First impressions matter; period, no questions, ifs, ands or buts about this fact. Which means that when approaching any professional in the music industry be they from a record label, booking agency, publicist, sound technician or even roadie you must do so correctly. The worst mistake you can make is to send anyone a facebook message or worse yet a post on their page without having met them and put something similar to this:

“hey man my name is guy and I am in this awesome band called Band X. we play realy great music and think that you should give us a listen and see if you want to be our manager(or publicist, producer, booking agent etc.). tell us what you think of the music and if you want to work for us, also sweetpicture of you at that show, rock on J.”(This example is not that far from many messages that I have personally received and have seen lots of other industry profesionals receive similar.)
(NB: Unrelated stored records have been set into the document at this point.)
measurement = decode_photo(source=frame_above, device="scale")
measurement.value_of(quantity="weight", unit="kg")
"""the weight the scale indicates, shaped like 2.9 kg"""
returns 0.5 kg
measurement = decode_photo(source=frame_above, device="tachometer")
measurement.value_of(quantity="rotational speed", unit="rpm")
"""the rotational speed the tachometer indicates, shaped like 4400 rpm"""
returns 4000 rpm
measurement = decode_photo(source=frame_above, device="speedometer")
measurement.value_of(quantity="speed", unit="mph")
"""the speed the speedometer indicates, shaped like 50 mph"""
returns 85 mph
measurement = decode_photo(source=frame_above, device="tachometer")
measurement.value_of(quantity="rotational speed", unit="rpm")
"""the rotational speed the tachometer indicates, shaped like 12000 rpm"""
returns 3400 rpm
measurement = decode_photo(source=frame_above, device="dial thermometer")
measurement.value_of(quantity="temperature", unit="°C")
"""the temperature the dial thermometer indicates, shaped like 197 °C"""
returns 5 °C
Almost all industry professionals will either have a website or some other website such as a wordpress, facebook fan page, or even twitter where you can get contact information such as e-mail address or a phone number where they may not answer but you can at leave a message. If you can’t find any contact information, which is highly unlikely and rare unless they work in a part of the industry that does not deal directly with artists such as song placement in T.V. and Movies, then send them a private message along the following lines:

“Hello my name is Guy and I play drums in Band X, we are from Nova Scotia and have been together for three years now playing hard rock and have an upcoming release. We were wondering if you could assist with our tour to promote the album by (doing whatever it is they may do), I could not find your e-mail address so I hope this does not come across as rude or unprofessional. I can be contacted at or 555-978-5431, thanks for your time and consideration, Sincerely, Guy.”
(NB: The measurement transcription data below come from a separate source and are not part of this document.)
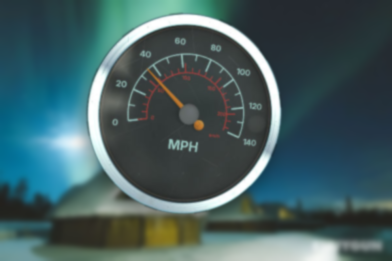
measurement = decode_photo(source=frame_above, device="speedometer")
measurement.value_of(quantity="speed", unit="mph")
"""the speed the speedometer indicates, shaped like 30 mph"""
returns 35 mph
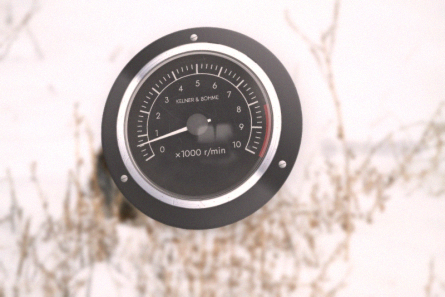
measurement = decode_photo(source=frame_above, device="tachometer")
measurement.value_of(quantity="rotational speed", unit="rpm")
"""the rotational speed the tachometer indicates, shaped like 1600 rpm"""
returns 600 rpm
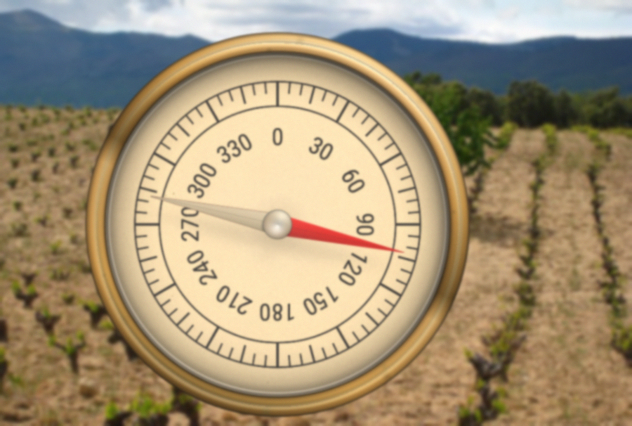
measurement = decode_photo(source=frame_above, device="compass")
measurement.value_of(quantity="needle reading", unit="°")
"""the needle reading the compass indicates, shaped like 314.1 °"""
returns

The important things here are

  • A. You explained who you are so they immediately know who they are dealing with.
  • B. No grammar mistakes, this can make a huge difference as to how seriously anyone will take you and how hard they feel you will work towards making your band successful.
  • C. You gave your contact information so that now they can get back to you in the manner they prefer, there are plenty of professionals who have no problems communicating through Facebook but there are also lots who only want to communicate through e-mail or phone.
  • D. You included your band website or myspace, never make someone search for your band, the more work a person has to do to find your band be they a fan or someone you want to work with the less they will like you.
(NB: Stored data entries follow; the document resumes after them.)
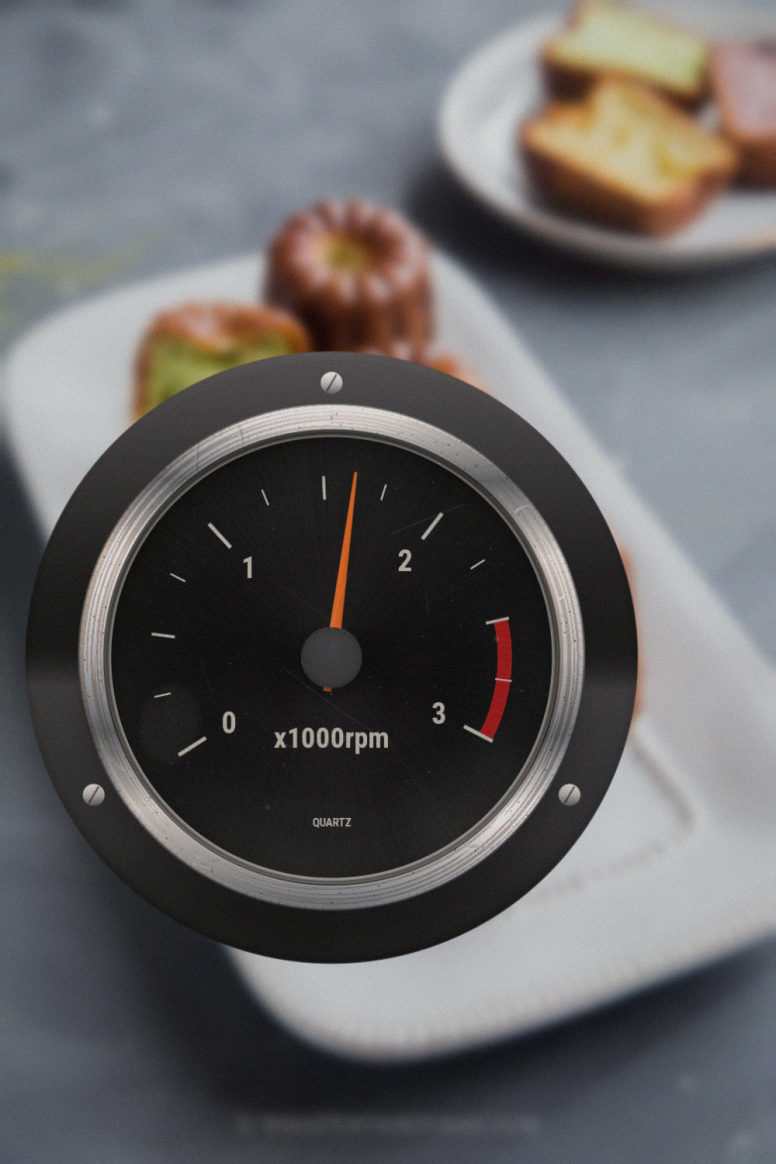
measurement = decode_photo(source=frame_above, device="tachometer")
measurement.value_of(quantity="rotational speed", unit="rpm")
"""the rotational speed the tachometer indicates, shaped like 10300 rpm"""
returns 1625 rpm
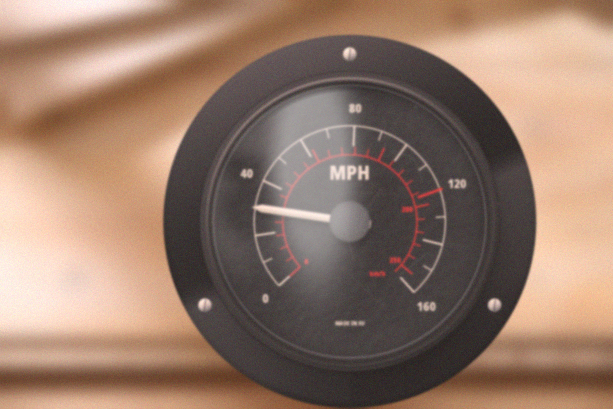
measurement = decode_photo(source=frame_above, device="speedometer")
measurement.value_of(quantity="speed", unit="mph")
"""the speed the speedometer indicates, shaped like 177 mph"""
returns 30 mph
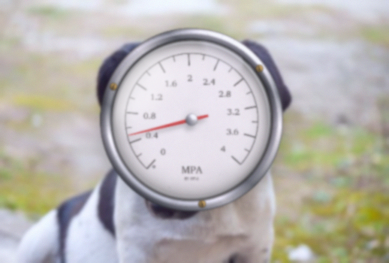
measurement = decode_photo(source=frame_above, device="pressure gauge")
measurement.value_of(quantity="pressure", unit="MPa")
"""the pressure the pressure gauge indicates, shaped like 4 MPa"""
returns 0.5 MPa
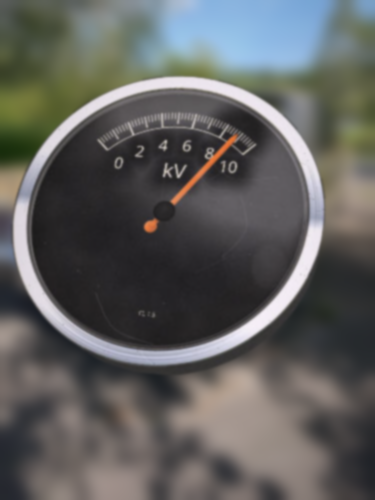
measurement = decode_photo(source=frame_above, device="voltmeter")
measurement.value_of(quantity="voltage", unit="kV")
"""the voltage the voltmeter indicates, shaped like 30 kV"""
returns 9 kV
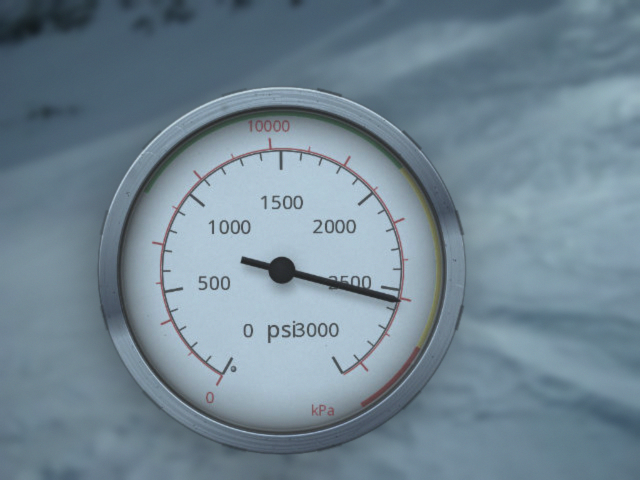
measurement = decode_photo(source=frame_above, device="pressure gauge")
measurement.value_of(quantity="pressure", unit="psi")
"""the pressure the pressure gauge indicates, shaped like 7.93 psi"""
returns 2550 psi
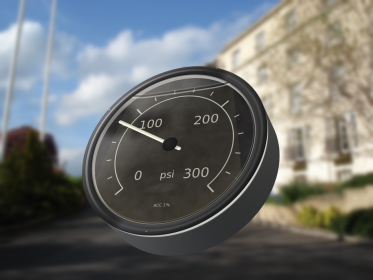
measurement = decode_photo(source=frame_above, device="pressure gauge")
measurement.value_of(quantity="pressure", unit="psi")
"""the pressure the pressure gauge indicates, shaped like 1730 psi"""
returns 80 psi
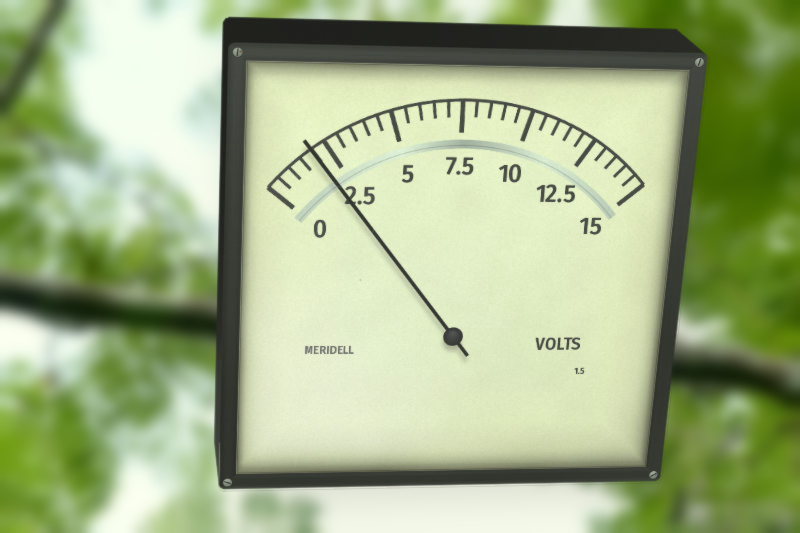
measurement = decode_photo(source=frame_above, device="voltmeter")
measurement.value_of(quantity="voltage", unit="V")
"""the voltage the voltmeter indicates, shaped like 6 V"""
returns 2 V
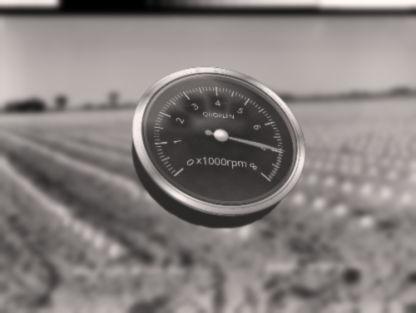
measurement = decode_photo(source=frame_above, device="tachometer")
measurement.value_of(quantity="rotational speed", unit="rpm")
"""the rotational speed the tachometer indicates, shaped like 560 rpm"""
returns 7000 rpm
When contacting anyone make sure to give as much information in as little space as possible this means a very short bio such as above, your band website, contact information, and you expectations or needs this helps speed things up and makes for good impressions.

Other important things to do before contacting someone are to research who they are, make sure that they are not only the right professional and have worked in your field and genre of music but that they also have a good reputation. Contacting someone who works exclusively with blues musicians when you perform indie pop is not a good idea, it makes you look like a new and unprofessional band who does not know much about the industry and they may even take advantage of you for it. Realize that your band is a business and that every action should take thought and is ultimately an investment of some kind. The people you work with need to be people you want to work with and who will ultimately help make your band potentially your main means or income and a full time job. However if you contact these people and immediately get on their wrong side they will not want to assist with that goal and it could seriously hurt your band.

Make sure you contact the right person, don’t go to a record label or management company and immediately try to get the owner or boss if they have other people who deal directly with artists. Many labels will have some sort of A&R person or screening and the same goes for most companies where they will use a specific e-mail address or phone number for people who are not clients yet. Trying to immediately talk to the biggest person in a company comes across as being rude and self centered, everyone in that company will then think of you as someone who considers themselves too big and good for an employee at their level. If uncertain who to contact simply state that and chances are they will gladly forward along to where you need to be.

In the end as long as you act professional and courteous with a clear and level head people will react friendlier to you as well as being more likely or enthusiastic to work with you. Your band can act like a bunch or reckless superstars that they want to be but only once you reach the level where you can make people enough cash they will tolerate this. Before then suck it up and act appropriately.